# [Text excerpt]
The phenotypic evaluation revealed that CK and RrCAX1a-overexpressing plants exhibited comparable growth under normal conditions. However, under Ca2+ stress, CK plants displayed severe symptoms, including wilting, leaf curling, and inhibited growth. In contrast, overexpression lines demonstrated significantly enhanced tolerance, maintaining healthier growth with minimal leaf curling (Figure 8b). These findings suggest that the overexpression of RrCAX1a enhances stress tolerance, potentially through the regulation of calcium ion homeostasis or interaction with stress response pathways. This provides valuable insights into breeding more stress-resistant plant varieties.

3. Discussion

R. roxburghii, a species within the genus Rosa, is predominantly found in the southwestern regions of China. Renowned for its remarkable resilience by thriving in nutrient-poor, rocky soils and high-calcium environments. Its capacity to grow under these challenging conditions makes it a valuable model for studying calcium tolerance. Understanding the mechanisms underlying this adaptability not only advances agricultural and ecological research but also provides potential strategies to enhance calcium tolerance in other crops, supporting sustainable agricultural practices in areas with suboptimal soil conditions.

3.1. RrCaCAs Structural Diversity and Evolutionary Insights

The structural diversity observed in the RrCaCA genes reflects both conservation and divergence within this family. Despite variations in intron–exon structure and motif composition (Figure 3), the conserved motifs (e.g., motifs 2 and 3) and domains (caca2, caca, and Na_Ca_ex) across most members indicate a core functional architecture. These findings suggest that variations in exon–intron structures and domain topologies are key evolutionary markers in gene families [32].
Gene duplication events, including tandem, proximal, and whole-genome duplications, have played a critical role in expanding the RrCaCA gene family (Figure 4). Such duplications increase gene counts and enable functional diversification [33,34]. The observed Ka/Ks ratios, averaging 0.409, indicate that most RrCaCA genes have undergone strong purifying selection, preserving their essential functions in calcium signaling and transport under evolutionary pressures.

# [Record extracts]
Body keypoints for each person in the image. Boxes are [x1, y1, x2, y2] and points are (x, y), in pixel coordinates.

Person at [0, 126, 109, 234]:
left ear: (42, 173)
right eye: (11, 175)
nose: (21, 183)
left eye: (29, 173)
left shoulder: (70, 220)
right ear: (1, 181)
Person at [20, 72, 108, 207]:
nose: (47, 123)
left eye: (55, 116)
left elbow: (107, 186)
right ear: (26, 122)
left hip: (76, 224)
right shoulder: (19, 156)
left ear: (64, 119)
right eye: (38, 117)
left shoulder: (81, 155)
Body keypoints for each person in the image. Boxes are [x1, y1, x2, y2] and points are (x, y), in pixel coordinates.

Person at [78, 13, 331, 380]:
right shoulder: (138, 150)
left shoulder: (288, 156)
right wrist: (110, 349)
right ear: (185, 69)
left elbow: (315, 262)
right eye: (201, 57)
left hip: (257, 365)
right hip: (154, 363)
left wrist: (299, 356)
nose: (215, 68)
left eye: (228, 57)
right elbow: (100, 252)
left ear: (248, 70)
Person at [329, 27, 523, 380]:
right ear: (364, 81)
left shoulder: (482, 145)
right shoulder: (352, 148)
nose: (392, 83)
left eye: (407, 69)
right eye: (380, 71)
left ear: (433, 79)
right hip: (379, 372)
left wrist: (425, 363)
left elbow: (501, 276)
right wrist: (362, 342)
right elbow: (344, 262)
...
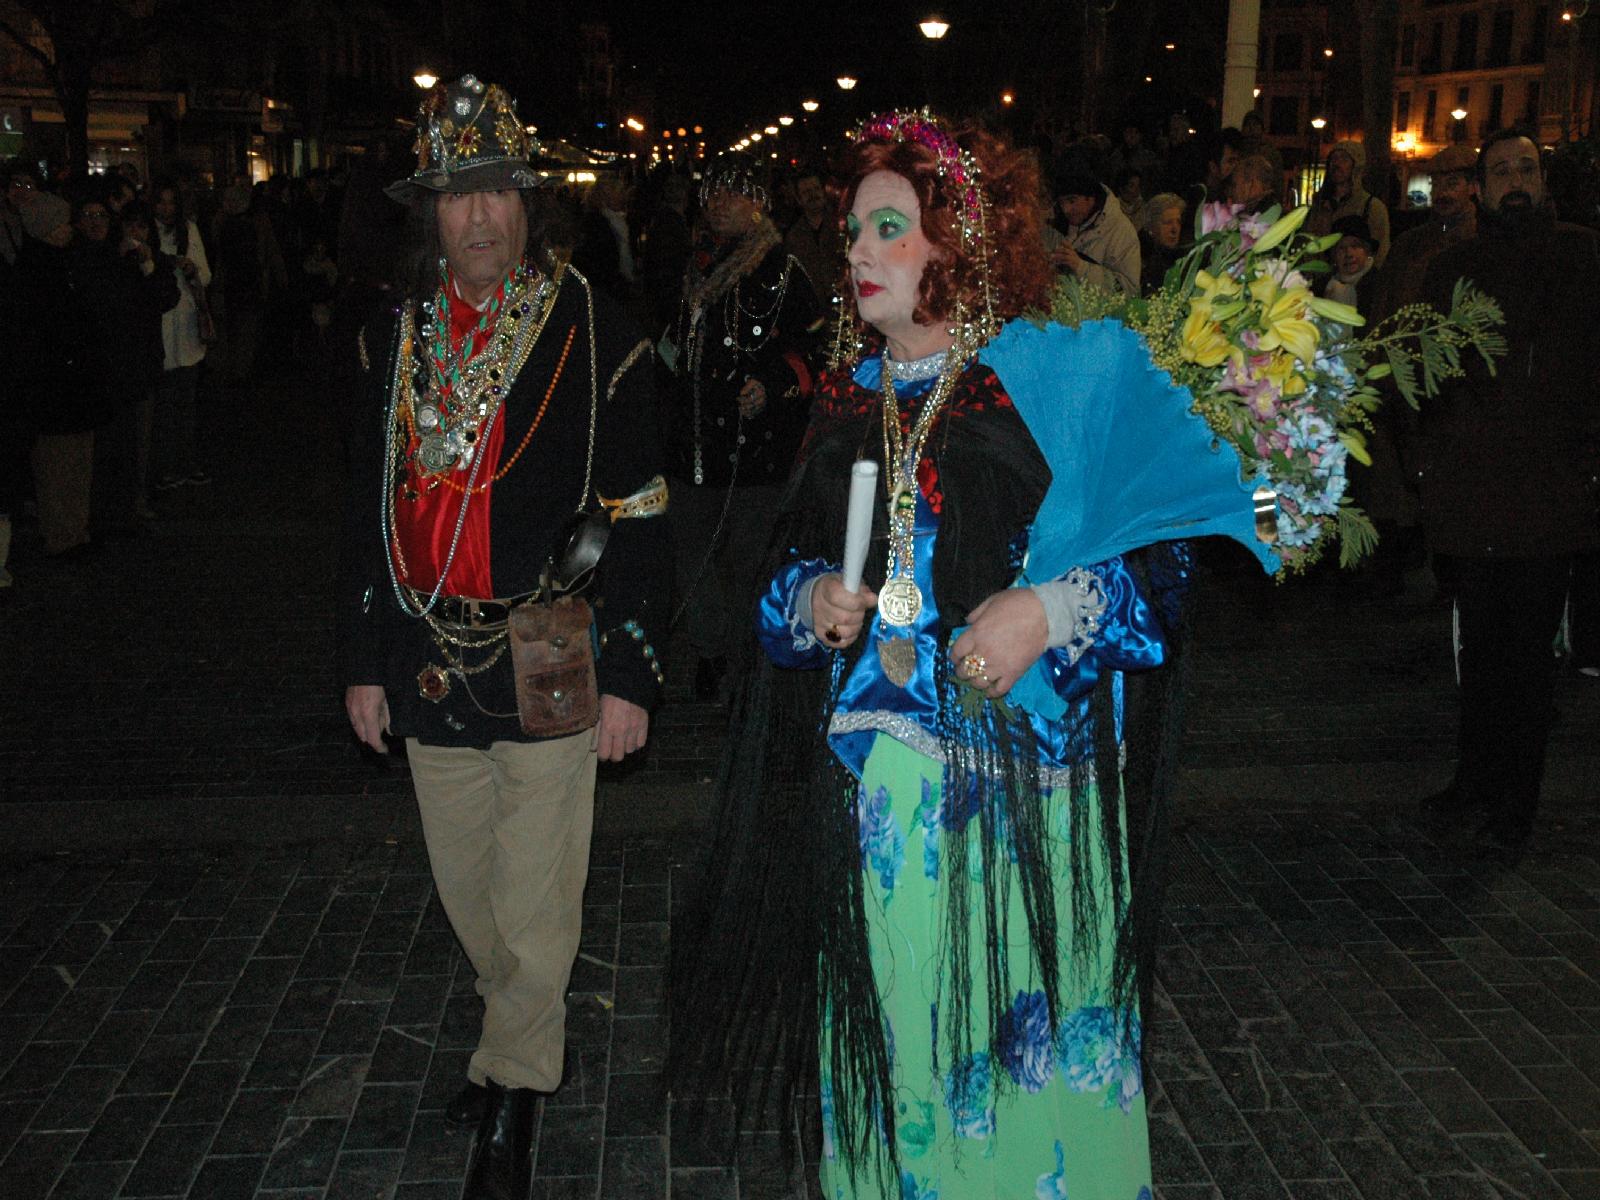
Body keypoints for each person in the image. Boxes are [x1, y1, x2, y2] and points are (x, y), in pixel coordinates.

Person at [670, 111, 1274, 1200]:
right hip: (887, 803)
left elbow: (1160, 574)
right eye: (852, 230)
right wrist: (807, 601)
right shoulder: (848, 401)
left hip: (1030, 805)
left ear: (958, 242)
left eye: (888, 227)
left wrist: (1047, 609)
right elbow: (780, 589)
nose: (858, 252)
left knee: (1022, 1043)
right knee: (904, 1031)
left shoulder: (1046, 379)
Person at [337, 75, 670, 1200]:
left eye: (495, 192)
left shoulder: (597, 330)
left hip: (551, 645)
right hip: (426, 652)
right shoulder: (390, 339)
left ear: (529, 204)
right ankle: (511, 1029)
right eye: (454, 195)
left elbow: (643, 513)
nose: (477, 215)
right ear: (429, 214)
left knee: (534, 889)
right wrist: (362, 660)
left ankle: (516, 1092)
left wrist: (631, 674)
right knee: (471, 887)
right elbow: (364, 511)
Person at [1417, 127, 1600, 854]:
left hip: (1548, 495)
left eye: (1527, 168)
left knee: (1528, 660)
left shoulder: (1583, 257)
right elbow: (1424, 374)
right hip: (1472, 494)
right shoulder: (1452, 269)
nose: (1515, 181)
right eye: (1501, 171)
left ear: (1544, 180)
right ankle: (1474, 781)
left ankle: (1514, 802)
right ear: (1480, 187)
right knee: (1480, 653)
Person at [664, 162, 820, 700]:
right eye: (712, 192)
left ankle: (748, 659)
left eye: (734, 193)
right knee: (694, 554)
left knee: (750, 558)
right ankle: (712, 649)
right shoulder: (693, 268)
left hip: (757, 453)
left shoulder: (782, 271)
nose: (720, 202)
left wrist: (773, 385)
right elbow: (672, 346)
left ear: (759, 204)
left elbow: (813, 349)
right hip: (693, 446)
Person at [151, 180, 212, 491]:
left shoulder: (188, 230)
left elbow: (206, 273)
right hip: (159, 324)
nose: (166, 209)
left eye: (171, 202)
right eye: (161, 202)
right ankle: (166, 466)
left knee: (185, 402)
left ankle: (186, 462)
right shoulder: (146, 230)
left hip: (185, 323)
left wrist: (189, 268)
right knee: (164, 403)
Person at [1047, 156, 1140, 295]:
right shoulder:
--
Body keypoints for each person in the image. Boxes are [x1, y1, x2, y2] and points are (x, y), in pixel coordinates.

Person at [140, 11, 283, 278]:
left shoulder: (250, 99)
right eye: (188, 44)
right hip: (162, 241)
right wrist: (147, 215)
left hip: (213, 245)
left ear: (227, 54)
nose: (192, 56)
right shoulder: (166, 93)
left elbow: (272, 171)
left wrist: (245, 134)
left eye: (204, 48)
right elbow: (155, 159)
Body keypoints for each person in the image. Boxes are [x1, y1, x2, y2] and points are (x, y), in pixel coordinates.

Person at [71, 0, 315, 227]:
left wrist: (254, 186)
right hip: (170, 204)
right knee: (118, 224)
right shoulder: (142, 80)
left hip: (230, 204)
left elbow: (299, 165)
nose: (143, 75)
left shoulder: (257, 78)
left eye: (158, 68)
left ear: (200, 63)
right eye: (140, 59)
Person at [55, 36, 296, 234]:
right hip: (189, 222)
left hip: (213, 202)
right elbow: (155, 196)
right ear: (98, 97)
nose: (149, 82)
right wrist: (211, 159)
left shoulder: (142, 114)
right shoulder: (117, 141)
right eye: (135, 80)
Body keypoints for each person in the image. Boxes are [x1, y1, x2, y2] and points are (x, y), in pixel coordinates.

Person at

# [Exercises]
• A. What average Ka/Ks ratio does the R. roxburghii excerpt report for the RrCaCA genes?
• B. Return everything in the R. roxburghii excerpt from "3.1. RrCaCAs Structural" down to "gene families [32].", copied without changes.
• C. Resume the R. roxburghii excerpt from its final sentence and carry on its discussion of the RrCaCA gene family.

# [Responses for each task]
• A. The Ka/Ks ratios average 0.409.

• B.
3.1. RrCaCAs Structural Diversity and Evolutionary Insights

The structural diversity observed in the RrCaCA genes reflects both conservation and divergence within this family. Despite variations in intron–exon structure and motif composition (Figure 3), the conserved motifs (e.g., motifs 2 and 3) and domains (caca2, caca, and Na_Ca_ex) across most members indicate a core functional architecture. These findings suggest that variations in exon–intron structures and domain topologies are key evolutionary markers in gene families [32].

• C.
3.2. RrCaCA Regulatory Elements and Stress Responses

Cis-acting elements identified in the promoters of RrCaCA genes, such as CGTCA-motif, TCA-element, ARE, and ABRE, reveal their roles in hormone signaling, stress responses, and growth regulation (Figure 6). These regulatory elements likely enable the fine-tuned expression of RrCaCA genes under diverse environmental conditions, contributing to the robust stress response of R. roxburghii. This aligns with previous reports highlighting the importance of promoter composition in facilitating plant responses to abiotic stress.
The expression analysis under metal stress further underscores the functional diversity of RrCaCA genes. For instance, RrCAX1a exhibited significant upregulation under calcium treatment, while other genes, such as RrCCX4 and RrCCX11a, responded to magnesium stress (Figure 7). These differential expression patterns suggest that distinct members of the RrCaCA family are specialized for specific ion stress responses.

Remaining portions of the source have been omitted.